Saturday, November 15, 2014

Daniel Shaw on Traumatic Narcissism

If Freud said our personal ideologies are our “private religion” (convictions with unfaltering ritualization of behavior, repetition compulsion, if you will), Shaw adds that our private religions spring from our attachment story for we are all subjugated by our internal objects.  Shaw defines traumatic narcissism as the need to defend against dependency, for dependency is intolerably shameful and humiliating, and must be disavowed. Instead, dependency and neediness is seen in the other for the traumatic narcissist has everything within the self and needs no one. Traumatic narcissism is a relational dynamic requiring both the narcissist and its object to be subjugated. The easiest target is its child.

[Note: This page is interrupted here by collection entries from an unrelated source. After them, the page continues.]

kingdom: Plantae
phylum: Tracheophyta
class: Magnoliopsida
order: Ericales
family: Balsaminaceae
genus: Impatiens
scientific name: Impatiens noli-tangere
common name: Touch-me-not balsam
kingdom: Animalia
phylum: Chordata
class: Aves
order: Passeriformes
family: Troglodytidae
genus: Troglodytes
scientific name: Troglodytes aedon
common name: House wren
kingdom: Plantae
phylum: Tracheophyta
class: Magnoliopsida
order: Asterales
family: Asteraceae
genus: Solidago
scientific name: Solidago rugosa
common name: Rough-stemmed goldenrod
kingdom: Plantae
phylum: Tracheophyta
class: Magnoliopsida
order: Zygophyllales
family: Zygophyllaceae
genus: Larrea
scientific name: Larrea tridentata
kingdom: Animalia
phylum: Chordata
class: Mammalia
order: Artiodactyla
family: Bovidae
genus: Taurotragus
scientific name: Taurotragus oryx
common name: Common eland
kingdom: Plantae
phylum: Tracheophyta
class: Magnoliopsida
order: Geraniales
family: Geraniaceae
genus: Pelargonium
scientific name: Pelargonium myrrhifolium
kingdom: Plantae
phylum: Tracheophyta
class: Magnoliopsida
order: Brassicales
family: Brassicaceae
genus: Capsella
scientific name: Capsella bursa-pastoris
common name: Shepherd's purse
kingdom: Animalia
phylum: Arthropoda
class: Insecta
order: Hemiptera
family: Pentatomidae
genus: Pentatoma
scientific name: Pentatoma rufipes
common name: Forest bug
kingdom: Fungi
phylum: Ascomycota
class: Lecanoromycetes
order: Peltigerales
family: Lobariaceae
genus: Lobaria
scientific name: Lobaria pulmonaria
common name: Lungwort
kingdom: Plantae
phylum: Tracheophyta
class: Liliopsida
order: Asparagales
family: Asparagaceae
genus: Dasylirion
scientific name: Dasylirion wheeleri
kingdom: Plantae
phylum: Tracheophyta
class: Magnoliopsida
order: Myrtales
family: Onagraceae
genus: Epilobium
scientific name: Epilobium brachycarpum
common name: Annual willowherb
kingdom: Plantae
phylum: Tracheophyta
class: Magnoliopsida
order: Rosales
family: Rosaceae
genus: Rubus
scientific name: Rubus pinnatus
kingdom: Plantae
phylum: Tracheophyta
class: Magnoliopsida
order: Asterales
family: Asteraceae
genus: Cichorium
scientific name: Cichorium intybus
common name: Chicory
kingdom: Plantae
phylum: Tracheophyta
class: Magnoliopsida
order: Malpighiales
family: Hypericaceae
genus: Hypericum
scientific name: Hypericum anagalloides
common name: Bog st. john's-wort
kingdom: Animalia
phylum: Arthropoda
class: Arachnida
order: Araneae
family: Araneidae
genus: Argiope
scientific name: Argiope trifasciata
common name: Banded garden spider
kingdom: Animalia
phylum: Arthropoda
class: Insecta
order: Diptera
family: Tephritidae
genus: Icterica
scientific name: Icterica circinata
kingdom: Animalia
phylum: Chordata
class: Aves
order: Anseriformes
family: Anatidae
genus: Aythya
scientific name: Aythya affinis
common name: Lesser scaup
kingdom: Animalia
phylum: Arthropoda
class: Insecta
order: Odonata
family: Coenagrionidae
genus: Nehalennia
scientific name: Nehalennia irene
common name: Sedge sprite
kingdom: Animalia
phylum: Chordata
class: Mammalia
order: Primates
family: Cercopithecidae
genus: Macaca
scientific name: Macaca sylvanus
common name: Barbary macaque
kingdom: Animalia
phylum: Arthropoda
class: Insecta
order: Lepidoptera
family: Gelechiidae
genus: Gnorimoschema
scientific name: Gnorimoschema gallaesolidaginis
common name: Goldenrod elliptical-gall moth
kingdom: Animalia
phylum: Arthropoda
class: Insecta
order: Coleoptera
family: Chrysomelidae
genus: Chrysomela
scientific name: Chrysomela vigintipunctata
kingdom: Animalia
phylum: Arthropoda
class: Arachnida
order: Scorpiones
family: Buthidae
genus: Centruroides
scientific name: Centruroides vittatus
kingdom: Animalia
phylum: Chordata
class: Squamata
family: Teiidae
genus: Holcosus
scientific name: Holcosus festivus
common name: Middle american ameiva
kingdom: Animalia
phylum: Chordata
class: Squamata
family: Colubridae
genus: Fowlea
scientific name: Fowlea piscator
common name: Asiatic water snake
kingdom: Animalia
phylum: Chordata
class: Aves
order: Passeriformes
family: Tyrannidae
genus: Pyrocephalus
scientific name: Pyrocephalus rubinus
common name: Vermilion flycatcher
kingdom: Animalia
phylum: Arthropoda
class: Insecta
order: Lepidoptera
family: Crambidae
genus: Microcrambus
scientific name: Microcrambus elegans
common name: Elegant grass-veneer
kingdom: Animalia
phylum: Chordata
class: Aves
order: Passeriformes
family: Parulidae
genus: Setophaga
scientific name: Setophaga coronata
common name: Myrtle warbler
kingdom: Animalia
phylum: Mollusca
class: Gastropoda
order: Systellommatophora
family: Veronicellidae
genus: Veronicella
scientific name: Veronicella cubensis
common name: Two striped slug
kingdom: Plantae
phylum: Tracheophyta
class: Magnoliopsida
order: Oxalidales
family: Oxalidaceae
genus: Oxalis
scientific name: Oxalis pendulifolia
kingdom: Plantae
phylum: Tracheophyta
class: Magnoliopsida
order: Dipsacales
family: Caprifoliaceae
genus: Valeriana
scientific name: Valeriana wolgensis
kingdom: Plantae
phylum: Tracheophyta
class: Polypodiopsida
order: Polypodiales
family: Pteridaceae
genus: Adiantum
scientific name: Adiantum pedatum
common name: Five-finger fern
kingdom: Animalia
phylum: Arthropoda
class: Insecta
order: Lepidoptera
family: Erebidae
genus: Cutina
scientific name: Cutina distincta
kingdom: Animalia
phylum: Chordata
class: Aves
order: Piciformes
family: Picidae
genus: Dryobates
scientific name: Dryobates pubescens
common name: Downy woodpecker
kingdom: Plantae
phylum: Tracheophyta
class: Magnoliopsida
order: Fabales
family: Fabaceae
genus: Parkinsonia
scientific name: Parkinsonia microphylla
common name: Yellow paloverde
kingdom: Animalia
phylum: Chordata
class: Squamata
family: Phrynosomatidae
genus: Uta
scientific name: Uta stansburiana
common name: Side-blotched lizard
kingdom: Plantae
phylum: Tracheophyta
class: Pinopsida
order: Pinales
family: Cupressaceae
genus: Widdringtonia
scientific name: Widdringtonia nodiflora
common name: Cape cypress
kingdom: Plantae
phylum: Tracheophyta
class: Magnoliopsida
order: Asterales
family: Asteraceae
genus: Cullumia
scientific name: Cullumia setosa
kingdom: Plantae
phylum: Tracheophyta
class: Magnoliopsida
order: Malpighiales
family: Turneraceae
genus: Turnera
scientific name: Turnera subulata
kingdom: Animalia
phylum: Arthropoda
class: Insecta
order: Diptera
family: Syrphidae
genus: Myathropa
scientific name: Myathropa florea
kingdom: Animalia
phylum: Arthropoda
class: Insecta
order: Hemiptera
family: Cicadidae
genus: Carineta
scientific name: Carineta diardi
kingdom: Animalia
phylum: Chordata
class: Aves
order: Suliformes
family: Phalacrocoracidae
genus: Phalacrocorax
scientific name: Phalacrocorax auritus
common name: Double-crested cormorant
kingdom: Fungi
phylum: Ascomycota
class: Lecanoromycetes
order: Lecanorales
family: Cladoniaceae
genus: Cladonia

While all parents may sometimes attack the reality of their children, self aggrandize the child’s accomplishments, and have hope that the child will make up for their own failures, the traumatic narcissist can never admit fallibility, can never apologize, and continually  attempts to control and erase the subjectivity of their children. This is the cumulative relational trauma. The traumatic narcissist despises the child’s neediness, yet, paradoxically, any attempts by the child towards independence and agency are punished (by withdrawal or retaliation) for the narcissist requires the child to be the container for shameful neediness, Bateson’s classic double bind. This child, shamed for its dependence (and what is a child but dependent?), made to feel selfish and greedy, recognizing that only the attachment figure’s  needs are deemed valid, grows up to identify with the hated, but much needed, aggressor, an intergenerational transmission of traumatic narcissism.

Objectification of the child by the traumatic narcissist  is an absence of recognition, or a presence of negation. In analytic love, the therapist envisions the potential that cannot be realized, much like the good enough parent sees what the child can become. The children of traumatic narcissists, when they become our patients, demand not only that we recognize their trauma, but that we recognize our own disavowed traumatic narcissism! What a dangerously fraught journey for both patient and analyst as we struggle together toward freedom from the tyranny of our inner objects.